Recombinant respiratory syncytial virus F protein expression is hindered by inefficient nuclear export and mRNA processing.

作者信息

Huang Kelly, Lawlor Heather, Tang Roderick, MacGill Randall S, Ulbrandt Nancy D, Wu Herren

机构信息

MedImmune, One MedImmune Way, Gaithersburg, MD 20878, USA.

出版信息

Virus Genes. 2010 Apr;40(2):212-21. doi: 10.1007/s11262-010-0449-8. Epub 2010 Jan 29.

Abstract

Studies of the fusion activity of respiratory syncytial virus (RSV) F protein are significantly hindered by low recombinant expression levels. While infection produces F protein levels detectable by western blot, recombinant expression produces undetectable to low levels of F protein. Identifying the obstacles that hinder recombinant F protein expression may lead to improved expression and facilitate the study of F protein function.

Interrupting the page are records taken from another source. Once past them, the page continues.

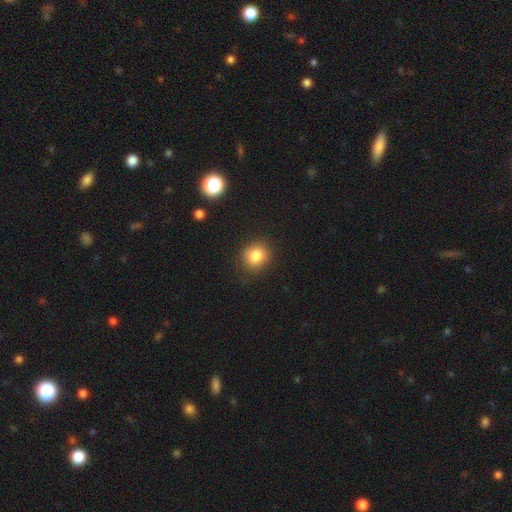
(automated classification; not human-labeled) Smooth or featured?
  - smooth: 83% *
  - star or artifact: 11%
  - featured or disk: 6%
How rounded?
  - round: 80% *
  - in between: 19%
  - cigar-shaped: 1%
Merging?
  - none: 83% *
  - minor disturbance: 12%
  - major disturbance: 3%
  - merger: 1%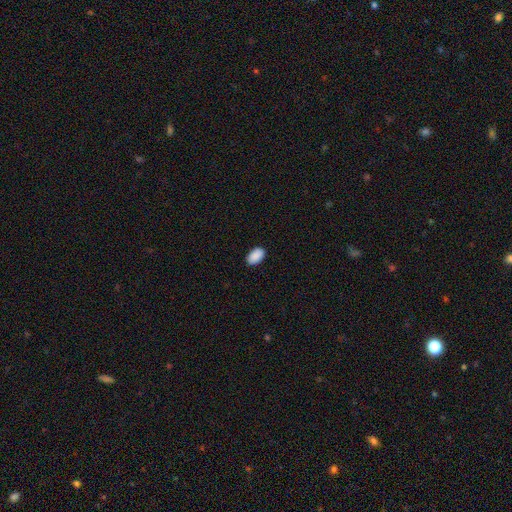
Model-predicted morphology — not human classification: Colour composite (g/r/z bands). It shows a smooth galaxy with no disk features (91%) that is in between round and cigar-shaped (93%). Merging: none (89%).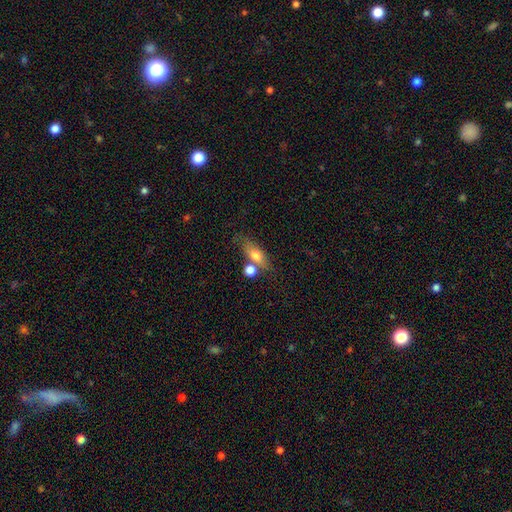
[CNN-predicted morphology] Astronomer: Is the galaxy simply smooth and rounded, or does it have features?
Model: smooth — 69%.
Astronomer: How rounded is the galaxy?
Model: in between — 68%.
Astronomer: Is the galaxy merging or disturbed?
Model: none — 55%.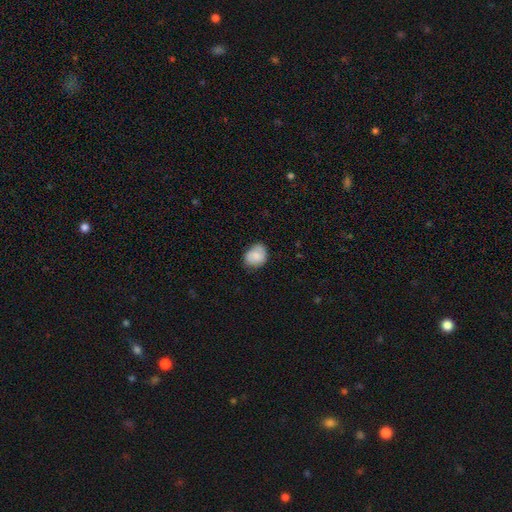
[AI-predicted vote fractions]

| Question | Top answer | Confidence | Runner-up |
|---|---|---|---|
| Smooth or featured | smooth | 78% | featured or disk (15%) |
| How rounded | round | 52% | in between (47%) |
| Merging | none | 69% | minor disturbance (24%) |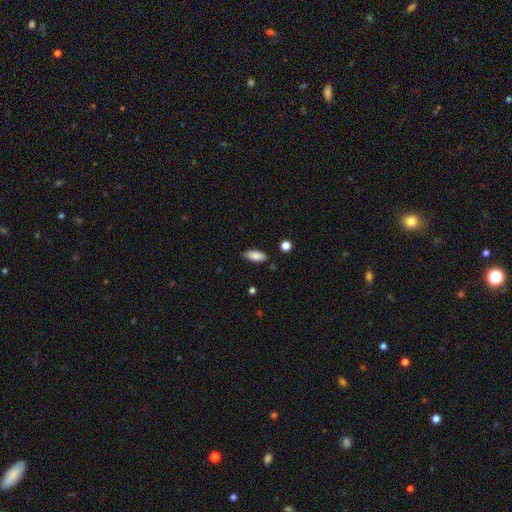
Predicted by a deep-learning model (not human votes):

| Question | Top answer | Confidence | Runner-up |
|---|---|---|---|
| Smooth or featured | smooth | 86% | featured or disk (7%) |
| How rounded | in between | 82% | cigar-shaped (16%) |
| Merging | none | 85% | minor disturbance (11%) |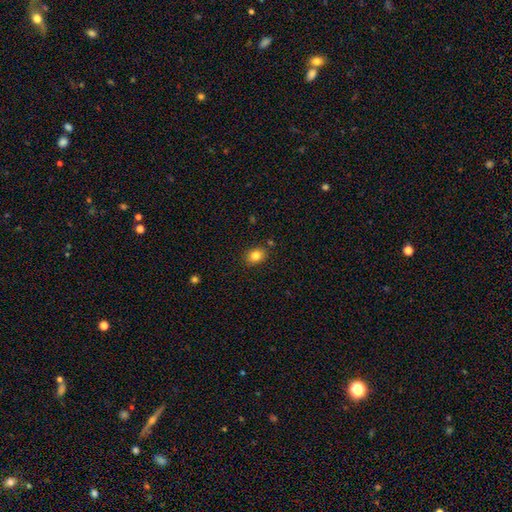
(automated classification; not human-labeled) Overall: smooth (83%). How rounded: in between (55%; round 44%). Merging: none (85%).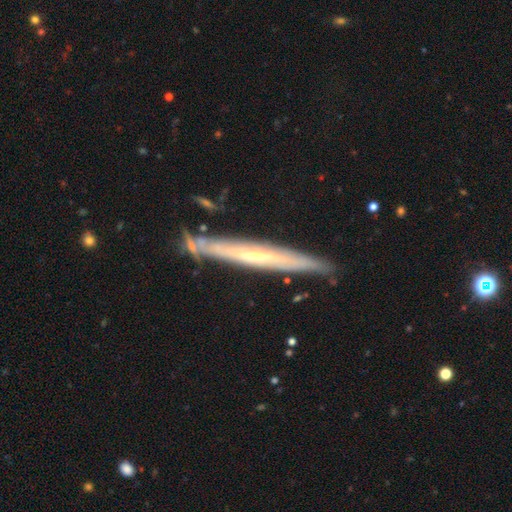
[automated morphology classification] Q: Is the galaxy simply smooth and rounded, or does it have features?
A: featured or disk — 70%.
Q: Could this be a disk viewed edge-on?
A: yes — 89%.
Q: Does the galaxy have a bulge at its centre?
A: none — 63%.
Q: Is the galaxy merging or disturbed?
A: none — 83%.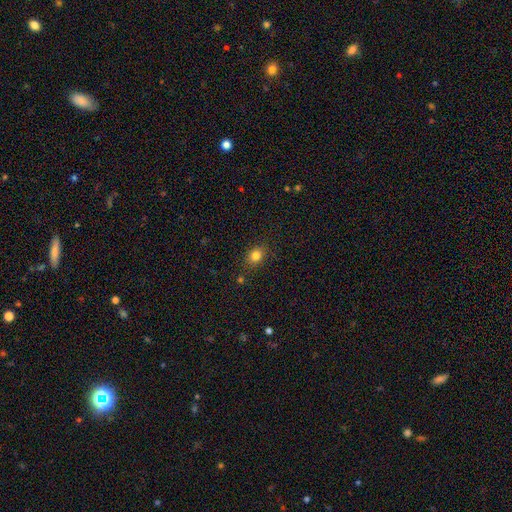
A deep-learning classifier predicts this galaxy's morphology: Overall: smooth (81%). How rounded: round (54%; in between 44%). Merging: none (84%).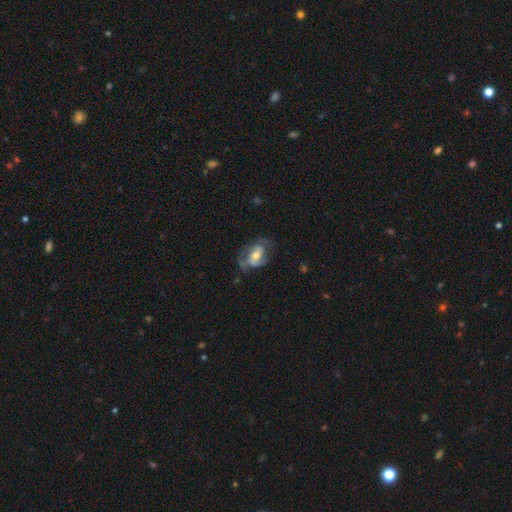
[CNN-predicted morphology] This is likely a featured or disk galaxy (63%). It is clearly not viewed edge-on (94%). Bar: marginally no (43%). Spiral arm pattern: likely yes (74%). Central bulge: likely moderate (64%). Merging: possibly none (48%).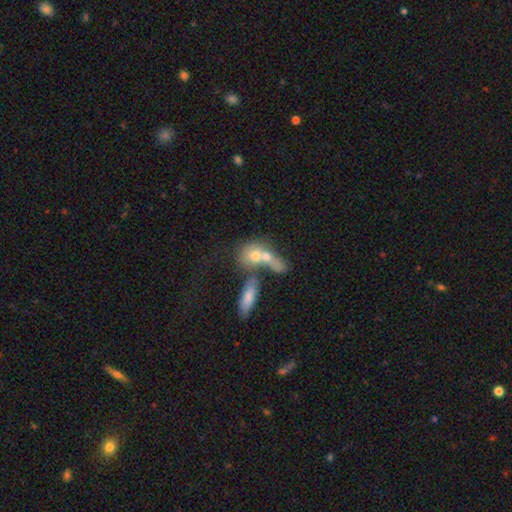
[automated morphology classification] Smooth or featured?
  - smooth: 65% *
  - featured or disk: 26%
  - star or artifact: 10%
How rounded?
  - in between: 49% *
  - round: 39%
  - cigar-shaped: 11%
Merging?
  - merger: 61% *
  - none: 24%
  - minor disturbance: 8%
  - major disturbance: 6%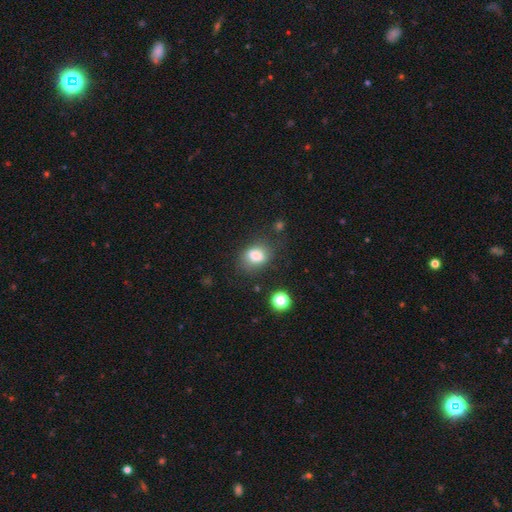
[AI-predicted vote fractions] Overall: smooth (81%). How rounded: in between (67%; round 32%). Merging: none (67%).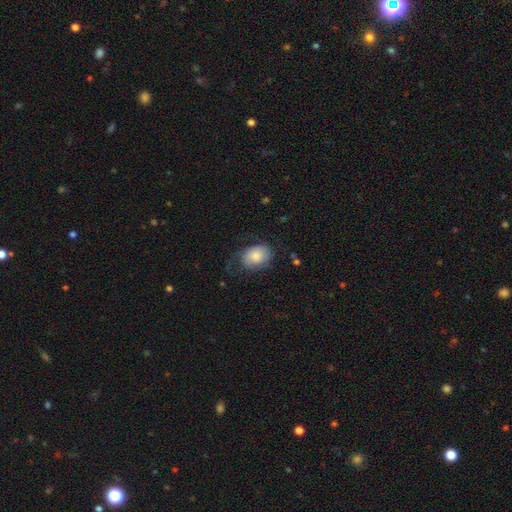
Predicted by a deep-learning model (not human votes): smooth_or_featured: smooth (p=0.69) [alt: featured or disk p=0.24]
how_rounded: in between (p=0.71) [alt: round p=0.28]
merging: none (p=0.53) [alt: minor disturbance p=0.27]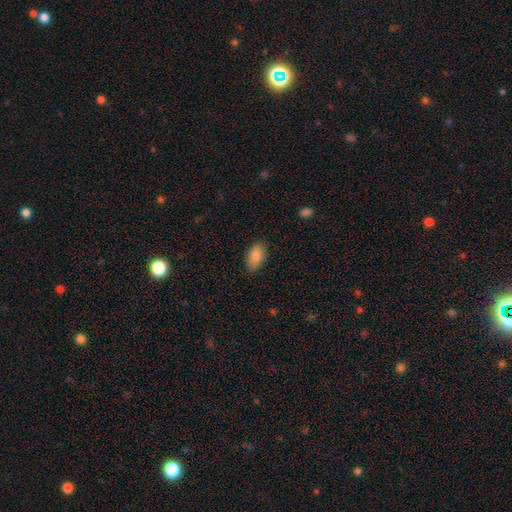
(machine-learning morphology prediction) The model was most divided on "merging": none: 84%, minor disturbance: 12%, major disturbance: 3%, merger: 1%. More confident: how rounded — in between (93%); smooth or featured — smooth (87%).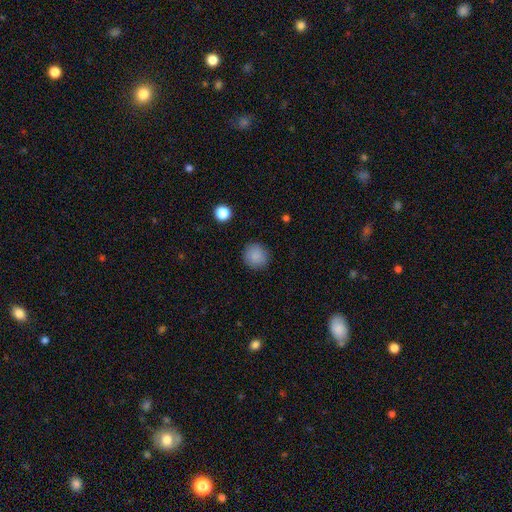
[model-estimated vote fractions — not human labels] Q: Smooth or featured?
A: smooth (87%); runner-up: star or artifact (9%)
Q: How rounded?
A: round (92%); runner-up: in between (8%)
Q: Merging?
A: none (89%); runner-up: minor disturbance (8%)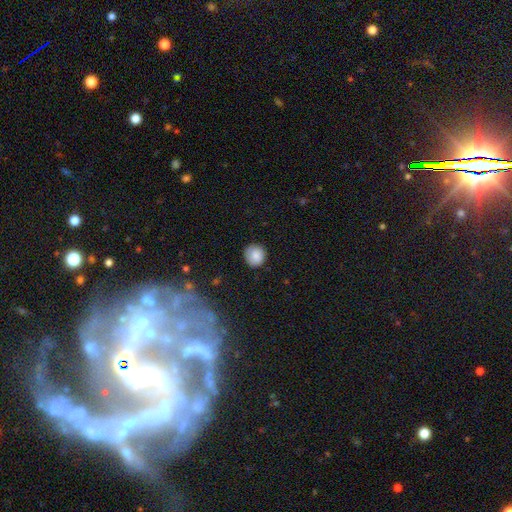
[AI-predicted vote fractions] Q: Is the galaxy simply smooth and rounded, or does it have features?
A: smooth — 86%.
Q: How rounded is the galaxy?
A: round — 90%.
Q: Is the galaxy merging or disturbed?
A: none — 85%.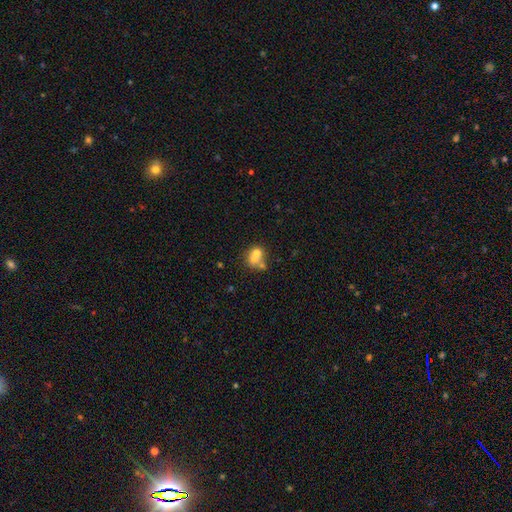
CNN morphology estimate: This appears to be a smooth galaxy with no disk features (63%) that is round (67%). Merging: merger (61%).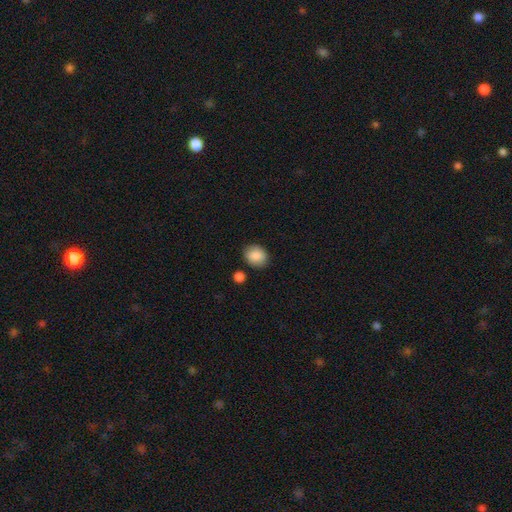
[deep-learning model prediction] A smooth galaxy with no disk features (88%) that is round (53%).

Vote fractions:
- Smooth or featured? smooth: 88% / star or artifact: 8% / featured or disk: 5%
- How rounded? round: 53% / in between: 46% / cigar-shaped: 1%
- Merging? none: 83% / minor disturbance: 11% / merger: 4% / major disturbance: 3%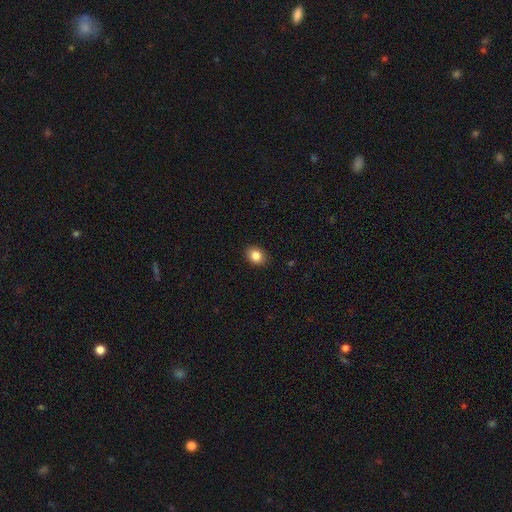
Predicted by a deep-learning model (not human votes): Q: Smooth or featured?
A: smooth (85%); runner-up: star or artifact (9%)
Q: How rounded?
A: in between (55%); runner-up: round (44%)
Q: Merging?
A: none (90%); runner-up: minor disturbance (8%)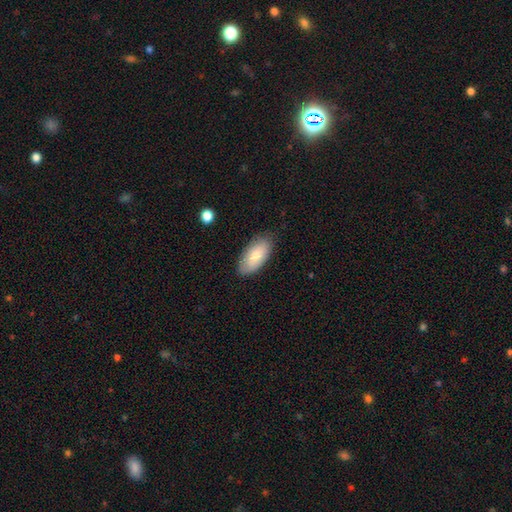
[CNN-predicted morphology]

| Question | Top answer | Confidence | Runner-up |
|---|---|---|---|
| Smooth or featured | smooth | 76% | featured or disk (18%) |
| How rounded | in between | 93% | cigar-shaped (4%) |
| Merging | none | 82% | minor disturbance (14%) |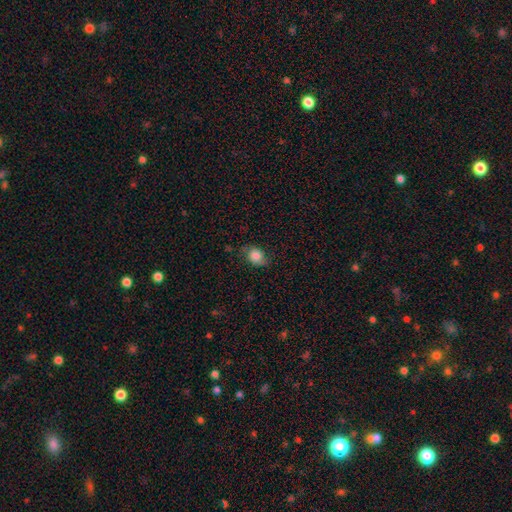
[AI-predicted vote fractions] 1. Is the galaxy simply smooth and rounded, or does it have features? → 79% smooth, 12% featured or disk, 9% star or artifact.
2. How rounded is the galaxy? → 55% in between, 43% round, 1% cigar-shaped.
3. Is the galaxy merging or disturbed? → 69% none, 23% minor disturbance, 7% major disturbance, 1% merger.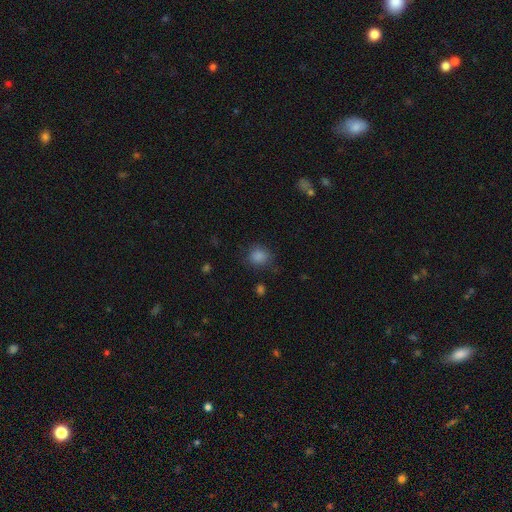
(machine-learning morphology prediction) smooth 77%, star or artifact 18%, featured or disk 5%. Down the decision tree: how rounded — round (83%); merging — none (81%).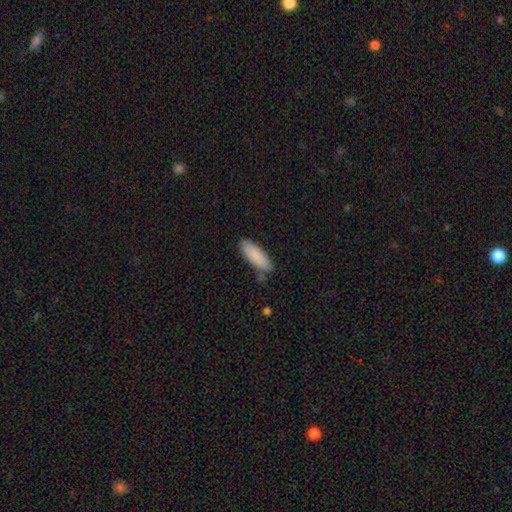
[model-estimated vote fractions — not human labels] smooth_or_featured: smooth (p=0.87) [alt: featured or disk p=0.07]
how_rounded: in between (p=0.62) [alt: cigar-shaped p=0.36]
merging: none (p=0.79) [alt: minor disturbance p=0.15]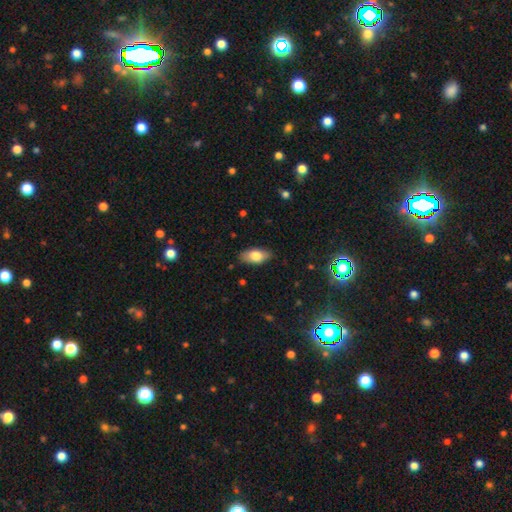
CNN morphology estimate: This is likely a smooth galaxy (78%). How rounded: clearly in between (90%). Merging: clearly none (85%).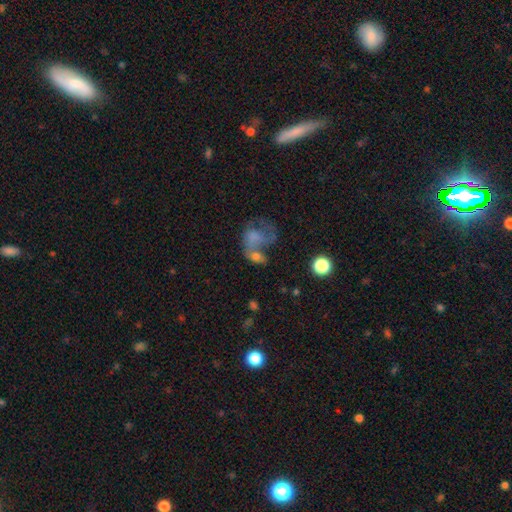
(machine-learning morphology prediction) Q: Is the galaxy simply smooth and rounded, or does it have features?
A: smooth — 51%.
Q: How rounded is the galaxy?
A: in between — 60%.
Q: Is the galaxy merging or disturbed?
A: merger — 46%.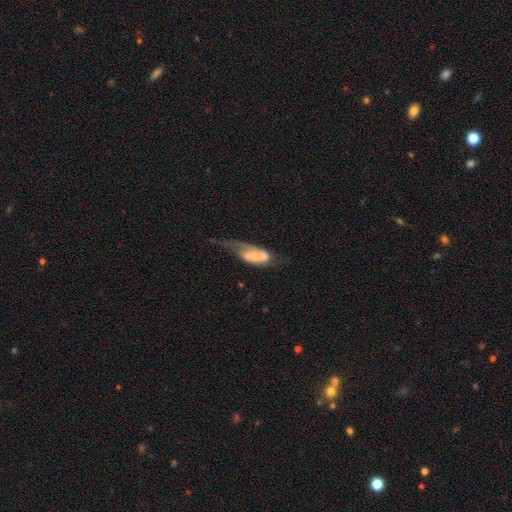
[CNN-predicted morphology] This appears to be a featured or disk galaxy (59%) with no bar (48%), spiral arms (72%) and a small central bulge (43%). Merging: major disturbance (36%).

We hypothesized that nuclear localization and/or inefficient RNA polymerase II-mediated transcription contribute to poor recombinant F protein expression. This study shows a combination of stalled nuclear export, premature polyadenylation, and low mRNA abundance all contribute to low recombinant F protein expression levels. In addition, this study provides an expression optimization strategy that results in greater F protein expression levels than observed by codon-optimization of the F protein gene, which will be useful for future studies of F protein function.

摘要

呼吸道合胞病毒(RSV)F蛋白融合活性的研究因重组表达水平低而受到显著阻碍。虽然感染产生的F蛋白水平可通过蛋白质免疫印迹法检测到,但重组表达产生的F蛋白水平却检测不到或很低。识别阻碍重组F蛋白表达的障碍可能会提高表达水平并促进对F蛋白功能的研究。我们推测核定位和/或RNA聚合酶II介导的转录效率低下导致重组F蛋白表达不佳。本研究表明,停滞的核输出、过早的聚腺苷酸化和低mRNA丰度共同导致重组F蛋白表达水平低下。此外,本研究提供了一种表达优化策略,该策略所产生的F蛋白表达水平高于对F蛋白基因进行密码子优化所观察到的水平,这将有助于未来对F蛋白功能的研究。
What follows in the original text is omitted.